I love the TV spot featuring the “Easy Button”. Who wouldn’t want one of those? It would be used nearly constantly these days – I want Easy Buttons for work, money, music, movies, food, beer, and the !@#$% cable remote.
Dream on. The more companies CAN do, they WILL do, making product choices – not to mention user interfaces – infuriatingly complex. Why? Nobody (except maybe Apple) seems to consider simplicity. The number of decisions we face every day turns the multiple choices demanded by an overly-complex product into Way Too Many.
I think that’s why some of us gravitate toward the Big Acoustic Easy Button: put a bunch of absorbers on the walls and ceiling, it’ll be OK. There, that was easy, now make some sound.
Sad to say, effective acoustic treatment doesn’t work that way. The best sounding spaces have the right combination of absorption AND diffusion. To make matters more complicated, diffusion is not as well-understood as absorption, so it seems more difficult to make choices.
That’s why we’ve tried to make Acoustic Geometry products easier to use – they’re not yet the Easy Button, but getting closer. We’re working on guides showing the best combinations of diffusors and absorbers for a variety of applications and acoustic spaces. Our current SketchUp Room Guides are a start, with more on the way.
John Calder
Contact me: [email protected]
2 comments
Troy Esposito
How about a general layout for people with dipolar/planer speakers like Magnepan & Martin Logan? I see a lot of rooms set similar to mine, on the forums. Rectangular, with the rear wave firing into the corners. Speakers are into the room about 3-4 ft.
I plan to start out first with your corner diffusor/absorber, then work my way out to the side and rear walls with the medium, and large diffusors. I think a general layout for planer speakers would be very useful for audiophiles like me. As they use the rooms acoustics more, to get great sound.
John Calder
Hi Troy,
Thanks for your post! I agree with you about dipole speakers “using” the room more than “standard” speakers. For years I’ve felt that true omni-directional speakers in a nicely-diffuse room would be ideal, but true omnis are extremely difficult to design and build.

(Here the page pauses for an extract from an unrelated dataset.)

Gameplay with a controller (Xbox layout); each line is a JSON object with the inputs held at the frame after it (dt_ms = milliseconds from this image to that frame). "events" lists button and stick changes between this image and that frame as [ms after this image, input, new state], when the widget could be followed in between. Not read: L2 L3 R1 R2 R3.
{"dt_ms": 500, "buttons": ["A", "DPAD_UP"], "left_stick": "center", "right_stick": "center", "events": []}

I’m a bit of a sterophile heretic – I strongly believe the best starting placement for diffusors is the left-right first-reflection points (where most people place absorption panels), even for dipole and omni speakers, and especially for primarily unidirectional speakers. It’s all about the roll of coherent phase in the stereo image, at which our Curve diffusors excel.

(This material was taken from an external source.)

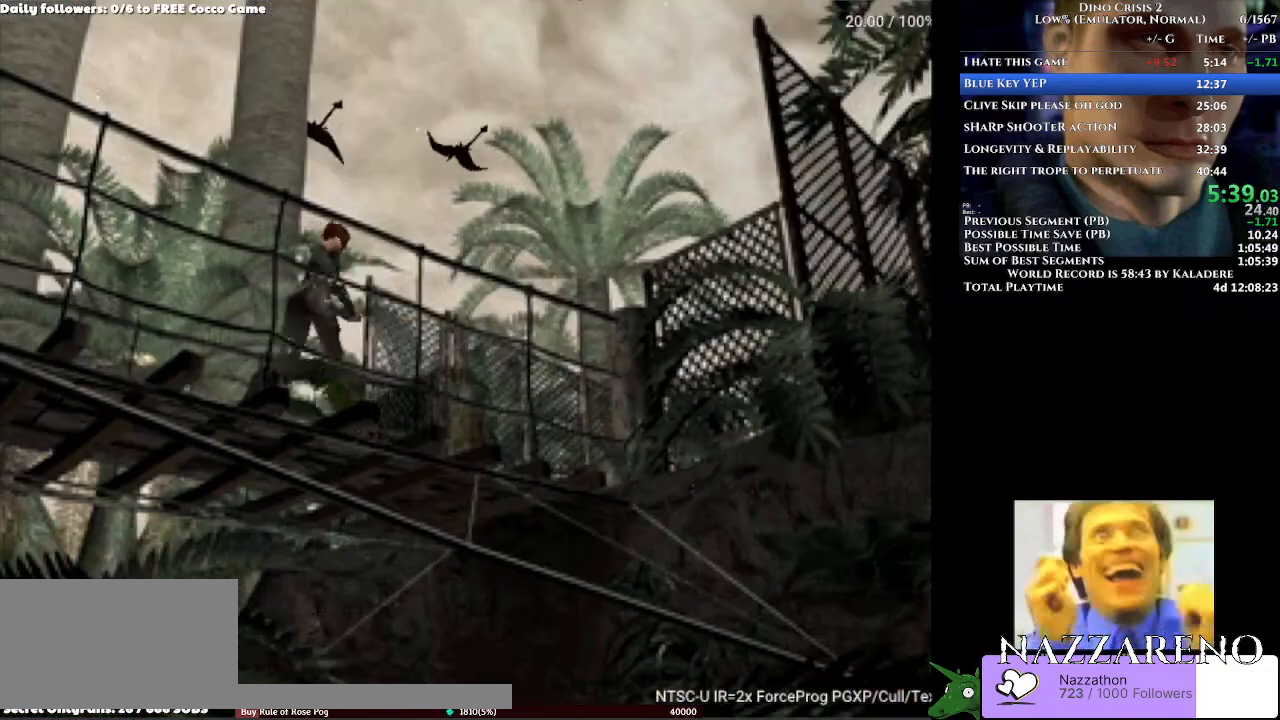
{"dt_ms": 500, "buttons": ["A", "DPAD_UP"], "left_stick": "center", "right_stick": "center", "events": []}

I think a “dipole room” example would be a great idea, and I’ll put it on my list of to-do SketchUp designs. Proper diffusion will work regardless of the dispersion pattern of your speakers, and the right diffusors have drastically improved listening and monitoring rooms for decades.
I’d encourage you to experiment with Curve diffusor placement – alternate between the first-reflection points and the corner placement, and let us know what you hear. It’s always wonderful to ‘diffuse’ the collective knowledge of people who can hear well.